Lufthansa told its customers that passengers should be at the airport four hours before departure.

Where?

Well, where?

At the beautiful, new, expensive Berlin airport BER, where too few counters can be opened, where numerous switching points are understaffed, where nobody could have foreseen the beginning of the autumn vacation and where broken treadmills make traveling a torture for the elderly or the disabled.

It also does not seem to have been foreseeable that the belts would be subjected to more stress in normal operation than in the test run.

more on the subject

Capital bureaucracy: I want to have my passport renewed.

In Berlin.

No punch line by Alexander Osang

Finding out who is responsible for which grievances and how they can be remedied is likely to be a tedious task. It is certainly not the same people who are to blame for the fact that appointments with authorities in the capital often take months to come, so that a birth certificate or a new passport feels like a glittering, unexpected surprise package.

For the series of almost unbelievable mishaps during the elections in Berlin, others are responsible, of course.

But the problem - or at least one problem - is: once inability, indifference and sloppiness have become the expected rule, at some point it doesn't seem to matter who exactly when and where shrugged their shoulders instead of his or her To do job.

Then it's just annoying.

The serious shortcomings in the Berlin administration have been proverbial for years.

On several occasions experts have made precise, detailed proposals for reforms.

Little has happened.

Those who live in Berlin often cannot help but feel that the city's population is being treated with one attitude above all else: indifference. This became particularly clear when the catering trade was closed during the pandemic. Hardly surprising: people drank more at home than usual, that is, they produced more glass waste. Not at all surprising: the administration obviously didn't care. Empty bottles piled up in the backyards of the city. Didn't disturb a great mind. Another example. It took months before public toilets were set up on the edge of large green spaces that thousands use for sports and walks - even though cafes and restaurants offered no alternative.

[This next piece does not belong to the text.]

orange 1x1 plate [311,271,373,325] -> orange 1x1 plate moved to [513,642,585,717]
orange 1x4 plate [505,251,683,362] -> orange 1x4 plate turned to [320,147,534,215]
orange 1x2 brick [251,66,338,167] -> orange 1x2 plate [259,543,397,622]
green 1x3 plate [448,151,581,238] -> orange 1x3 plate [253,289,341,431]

There are worse things? Yes, there are worse things. But at some point it simply makes you angry when the administration is not even sufficiently interested in the everyday life of the general public to initiate measures that cost little or nothing. So now we know that the city is even incapable of ensuring that democratic elections run smoothly.

As a reporter, I have reported several times on elections in African countries that were also followed by international observers. When they declared that there had been "irregularities" but that the result was still acceptable because it reflected the will of the voters, I and others were stunned: what a hypocritical mendacity! We considered such analyzes to be political statements that were owed to the desire for stability in the respective country and had little to do with whether an election had actually taken place correctly.

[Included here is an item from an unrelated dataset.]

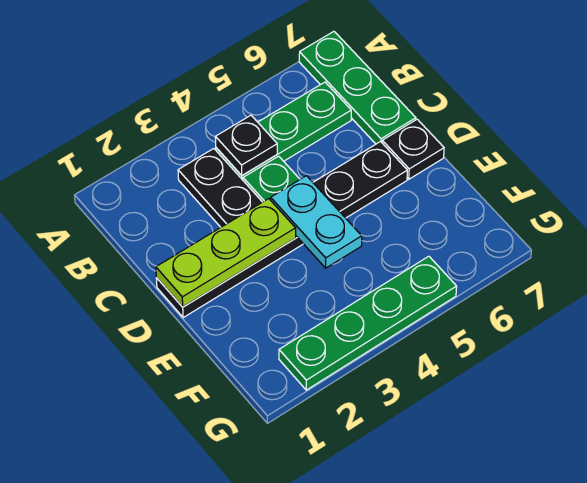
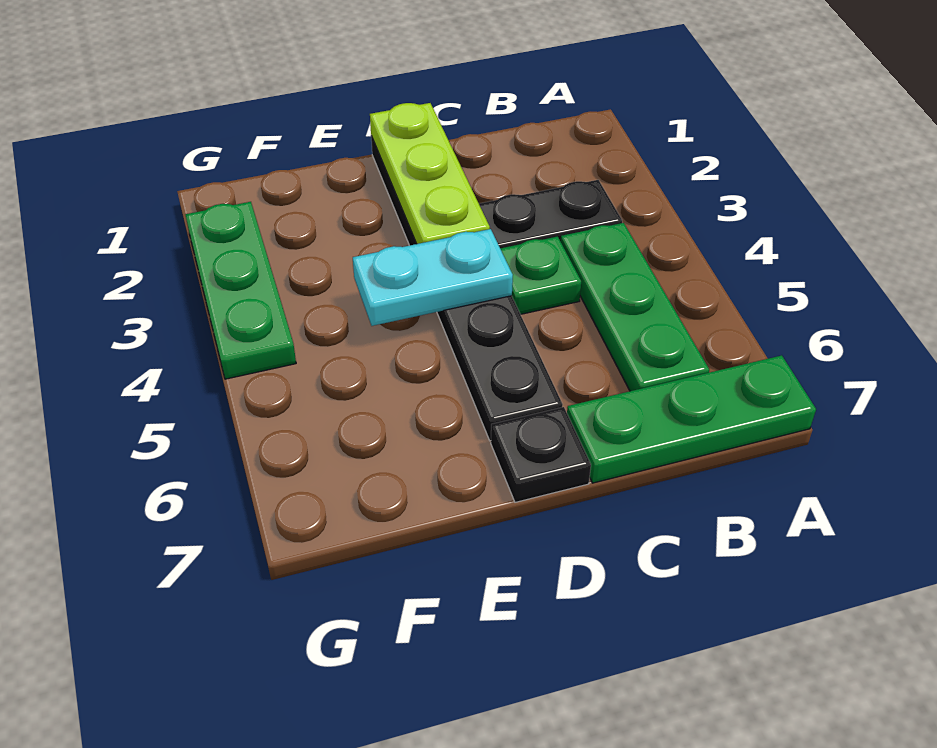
black 1x1 plate [215,115,277,175] -> none
green 1x4 plate [279,256,457,390] -> green 1x3 plate [185,202,296,379]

How do these African states differ from Berlin?

Frankly, I don't know.

What is certain is that the result of the federal election has already been accepted.

The state election management now wants to appeal against the result of the election to the House of Representatives, possibly that the vote will have to be repeated in two constituencies because legal violations may have affected the distribution of the mandates.

And then?

Then probably nothing more.

When has Berlin recently drawn conclusions from the failure of those responsible?

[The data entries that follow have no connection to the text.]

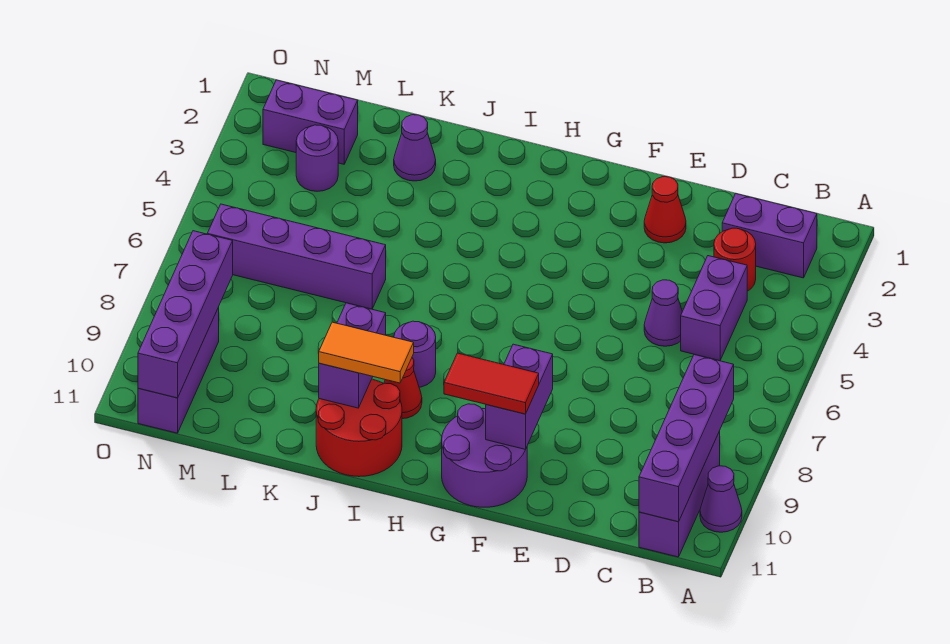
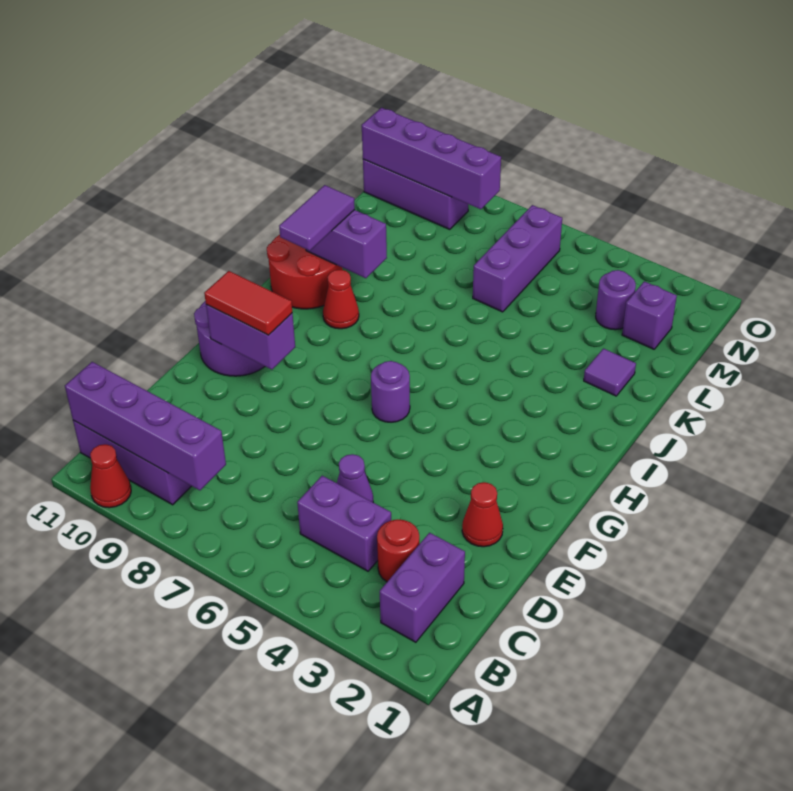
purple 1x1 cone [700,466,742,532] -> red 1x1 cone [90,444,131,508]
red 1x2 tile [444,353,539,414] -> red 1x2 tile turned to [204,271,292,335]
purple 1x1 round brick [394,321,436,387] -> purple 1x1 round brick moved to [371,361,410,422]
orange 1x2 tile [319,322,414,383] -> purple 1x2 tile [279,185,355,251]
purple 1x1 cone [394,115,436,181] -> purple 1x1 tile [584,349,636,396]
purple 1x4 brick [207,204,386,309] -> purple 1x3 brick [473,205,562,312]
purple 1x2 brick [263,80,358,164] -> purple 1x1 brick [622,281,677,349]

And after all, according to the outgoing state return officer, the election in over 2000 polling stations, i.e. around 90 percent, went off without any problems.

If that's not a reason to be happy.

No it is not.

It is to cry for.

Before the future course is discussed at coalition negotiations in Berlin, it would be nice if we could agree that the prerequisites for successful political action must first be created.

An administration that works at least halfway is a minimum requirement for this.